Johannesburg - Venter family holding company Altron will consolidate its triple entry points into a single one, buying out the minorities of subsidiaries Altech and Bytes for roughly R4.8bn in an all-share deal.
The news ends the group's fascinating treble cautionary tale, which started on 8 August, and led to much speculation around what the corporate action could entail. Most market participants believed such a consolidation could be on the cards.
Group CEO Robbie Venter said this was the culmination of a strategic objective to simplify the group structure, which started back in 2001.
Altron has been reduced from nine entry points through a series of delistings and minority buy-outs. Some delistings have included Fintech, Autopage and most recently Powertech.
Altech currently owns all but 38.2% of Altech and 42.3% of Bytes.
The new structure would allow a more efficient capital allocation, providing additional flexibility for both internal and external investment decisions, Venter told a conference call with journalists this afternoon.
Most of Altron's large cash pile - R1.2bn of the R1.8bn at the half year - sits at the Altech level, but it cannot access this for any purposes other than Altech pursuing growth opportunities if need be, because Altech has minority shareholders as well.
Venter said it had decided to issue shares to minorities rather than pay out the cash, because it believed it could put this to better use in terms of growth opportunities that the group has.
Another advantage is that the shares won't incur capital gains tax, whereas the cash would have.
Another reason for consolidating the group, Venter said, is that Altech and Bytes could work more closely on opportunities such as tenders, particularly in the light of the convergence happening in the IT and telecoms sectors.

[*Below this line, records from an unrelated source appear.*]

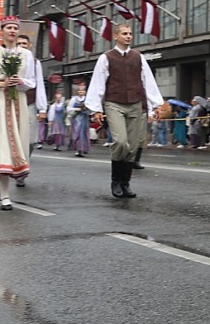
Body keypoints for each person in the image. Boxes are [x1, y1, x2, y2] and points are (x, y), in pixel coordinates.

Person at [86, 23, 164, 199]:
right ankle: (115, 181)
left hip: (136, 103)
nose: (128, 36)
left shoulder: (138, 57)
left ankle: (125, 183)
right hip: (114, 103)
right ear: (115, 36)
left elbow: (148, 81)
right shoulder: (106, 58)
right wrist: (96, 108)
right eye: (124, 33)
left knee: (133, 145)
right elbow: (98, 83)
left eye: (130, 33)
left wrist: (156, 104)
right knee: (121, 141)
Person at [0, 15, 35, 210]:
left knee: (16, 144)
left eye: (15, 28)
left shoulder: (26, 55)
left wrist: (20, 82)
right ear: (2, 31)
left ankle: (8, 185)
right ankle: (5, 192)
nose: (12, 31)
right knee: (1, 143)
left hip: (17, 100)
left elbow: (31, 81)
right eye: (8, 27)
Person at [15, 34, 48, 186]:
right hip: (12, 103)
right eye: (19, 43)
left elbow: (40, 84)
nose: (22, 45)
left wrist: (42, 108)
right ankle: (17, 169)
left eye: (24, 43)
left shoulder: (35, 62)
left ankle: (23, 165)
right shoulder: (9, 60)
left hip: (29, 103)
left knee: (31, 141)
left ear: (29, 45)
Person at [68, 83, 91, 157]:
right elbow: (69, 108)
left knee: (84, 134)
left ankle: (83, 148)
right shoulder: (74, 99)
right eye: (79, 90)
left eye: (83, 90)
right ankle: (78, 149)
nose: (81, 92)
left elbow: (91, 110)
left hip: (84, 119)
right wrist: (76, 109)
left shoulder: (87, 99)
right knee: (77, 133)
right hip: (76, 119)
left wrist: (86, 110)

But, Venter said both Altech and Bytes would continue to operate as separate companies, Altech under his brother Craig Venter and Bytes under David Redshaw. They would also retain their branding. Venter said neither was there any reason to swap some assets from one subsidiary to the next at this stage. However, if the rationale for doing so arose down the line, it would have the flexibility to do so.
Altron said the offers to both Altech and Bytes shareholders represented a premium of 29% on their 30-day volume weighted average price before the cautionary were released.

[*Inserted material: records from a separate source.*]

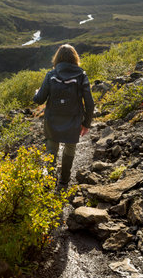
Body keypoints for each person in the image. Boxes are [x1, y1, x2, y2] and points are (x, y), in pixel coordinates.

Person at [33, 44, 94, 187]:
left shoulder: (51, 75)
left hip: (52, 119)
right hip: (73, 119)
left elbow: (39, 99)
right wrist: (86, 124)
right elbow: (90, 103)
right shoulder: (81, 75)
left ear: (57, 58)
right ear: (75, 58)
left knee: (51, 149)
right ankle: (64, 181)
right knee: (70, 149)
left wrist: (36, 92)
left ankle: (49, 182)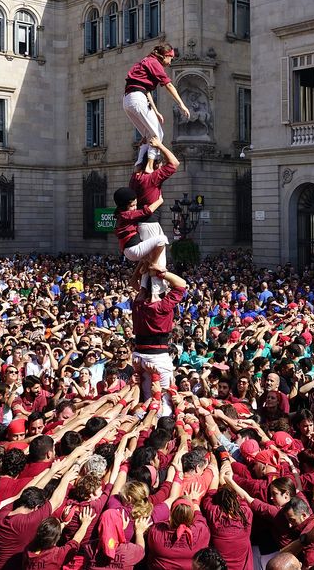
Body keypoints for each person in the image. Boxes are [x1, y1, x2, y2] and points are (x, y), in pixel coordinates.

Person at [122, 44, 190, 166]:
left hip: (128, 100)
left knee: (148, 135)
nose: (170, 63)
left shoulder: (145, 61)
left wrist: (156, 111)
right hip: (137, 99)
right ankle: (149, 166)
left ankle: (139, 165)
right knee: (158, 134)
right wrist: (181, 104)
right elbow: (168, 85)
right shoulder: (154, 63)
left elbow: (145, 90)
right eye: (171, 59)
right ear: (165, 56)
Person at [132, 269, 189, 415]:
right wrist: (160, 272)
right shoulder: (162, 306)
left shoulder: (138, 304)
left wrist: (142, 266)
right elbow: (182, 284)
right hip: (157, 359)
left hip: (139, 357)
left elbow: (133, 282)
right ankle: (162, 427)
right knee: (164, 400)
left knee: (146, 398)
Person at [130, 136, 180, 296]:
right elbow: (174, 163)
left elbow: (139, 165)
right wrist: (159, 145)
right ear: (156, 165)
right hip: (149, 224)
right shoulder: (151, 178)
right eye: (160, 164)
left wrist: (143, 149)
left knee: (149, 258)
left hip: (143, 224)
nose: (162, 167)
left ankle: (143, 287)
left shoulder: (135, 178)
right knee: (158, 262)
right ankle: (155, 296)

Venter said Altron had had the opportunity to canvass key institutional shareholders, and had a "somewhat positive response" from them: "We believe it is a good premium and we think they will agree," he said. CFO Diane Radley agreed.

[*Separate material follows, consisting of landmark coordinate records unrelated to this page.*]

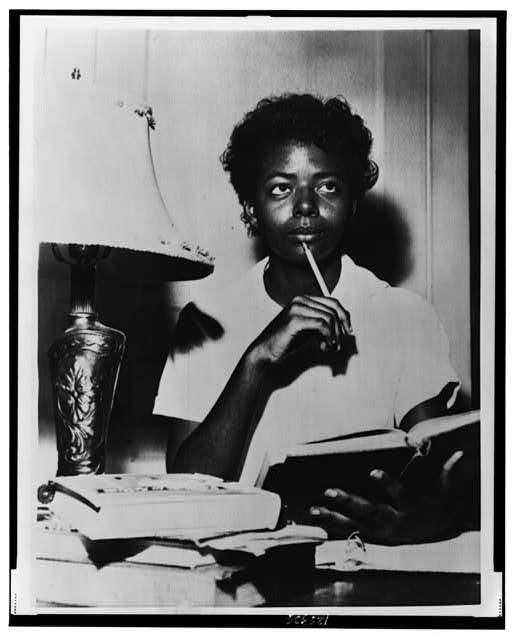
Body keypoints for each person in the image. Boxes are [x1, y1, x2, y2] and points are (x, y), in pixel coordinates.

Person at [155, 94, 473, 544]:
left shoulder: (404, 316)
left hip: (365, 561)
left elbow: (430, 482)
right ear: (251, 207)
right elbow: (185, 496)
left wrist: (414, 520)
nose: (305, 206)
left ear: (353, 203)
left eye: (327, 187)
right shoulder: (205, 321)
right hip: (240, 567)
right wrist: (257, 362)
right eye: (280, 188)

Both Altech and Bytes shareholders would have a choice to take up either all Altron participating preference (PPs) shares at the respective swap ratio determined for each, or a combination of PPs and ordinary shares. If they elect to take up the combined option, they'll be able to take up to 100% more of the ordinary shares if not all the minorities go for the part-ordinary share option.
The swap ratios are as follows:
- All PP offer: 1,71561 for every 1 Altech share
- 85% PPs at 1,71561 for every 1 Altech and 15% ordinary shares at 1,60337 for every 1 Altech.
- All PP offer: 0,43565 for every 1 Bytes
- 85% PPs at 0,43565 for every 1 Bytes and 15% ordinary shares at 0,40715 for every 1 Bytes
Nedbank Capital said the offer to Altech minorities was fair and reasonable, while Rand Merchant Bank evaluated the offer to Bytes minorities and advised the same.
The PPs have lower voting rights, but a higher dividend yield than the ordinary shares.
Altron said it would restructure the group into two broad segments; power electronics (Powertech) and telecoms, multimedia and IT (Altech and Bytes).